The Dream and Human Societies. By G. E. Von Grunbaum and Roger Caillos. University of California Press, 1966, 454 pp., $ 10.00.

Review by:
Yahya Moadei, M.D.

This fascinating book is a compilation of twenty-five papers presented at an international interdisciplinary conference at the Abbaye de Rayaumont near Paris. The contributors are well-known international scholars who have done extensive work on various aspects of dreaming.

The topics of these papers are varied. Some deal with the neurophysiological aspects of sleep and the psychophysiology of dreaming; others look at the logical, philosophical and sociological aspects. A few examine the relationship between dreams and literary creation, and one examines its place in the religious world.

The book demonstrates how different civilizations make different uses of the dream.
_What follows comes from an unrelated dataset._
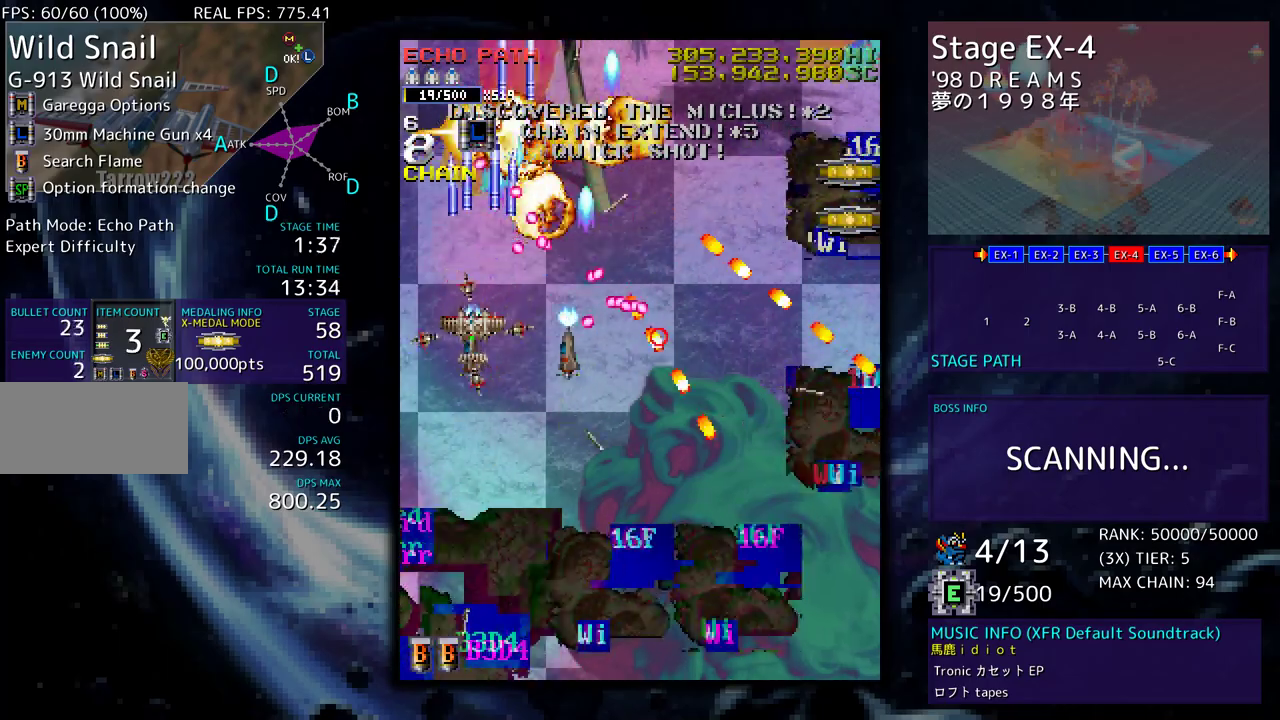
{"buttons": [], "events": [[250, "DPAD_LEFT", "down"], [417, "DPAD_LEFT", "up"], [433, "DPAD_RIGHT", "down"], [467, "DPAD_DOWN", "up"], [500, "DPAD_RIGHT", "up"]]}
While the modern West uses it as an analytical tool in depth psychology and therapeutics, other cultures tend to rely on it as a means of gathering information about the otherwise unknowable—be it the distant past, the future or the beyond.
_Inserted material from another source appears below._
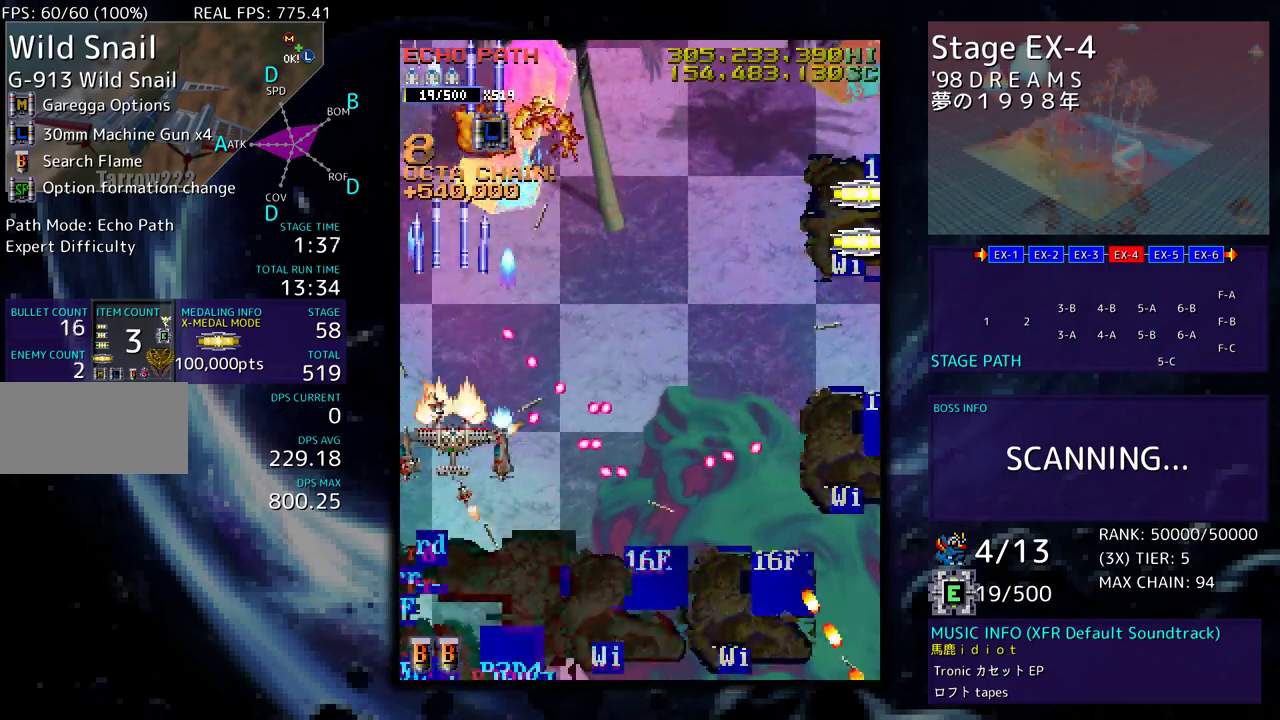
{"buttons": ["DPAD_DOWN", "DPAD_RIGHT"], "events": [[33, "DPAD_RIGHT", "down"], [33, "DPAD_UP", "down"], [217, "DPAD_RIGHT", "up"], [233, "DPAD_LEFT", "down"], [283, "DPAD_LEFT", "up"], [300, "DPAD_DOWN", "down"], [300, "DPAD_RIGHT", "down"], [300, "DPAD_UP", "up"]]}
From this wealth of material I will limit myself to reviewing the following two papers: “The Dream in Ancient Greece and its Uses in Temple Cures” explores the phenomenology of the cultural pattern in the use of dreams in ancient Greece. In Homeric dreams, the gods appeared in person and spoke directly to the dreamer. Everyone was convinced that dreams were messages from the gods.

Plato wrote that the content of the dream is determined by the active part of the psyche, and if the dream prevails, it may reveal to the dreamer the all-important truth. To Aristotle the dream was an incentive to future actions.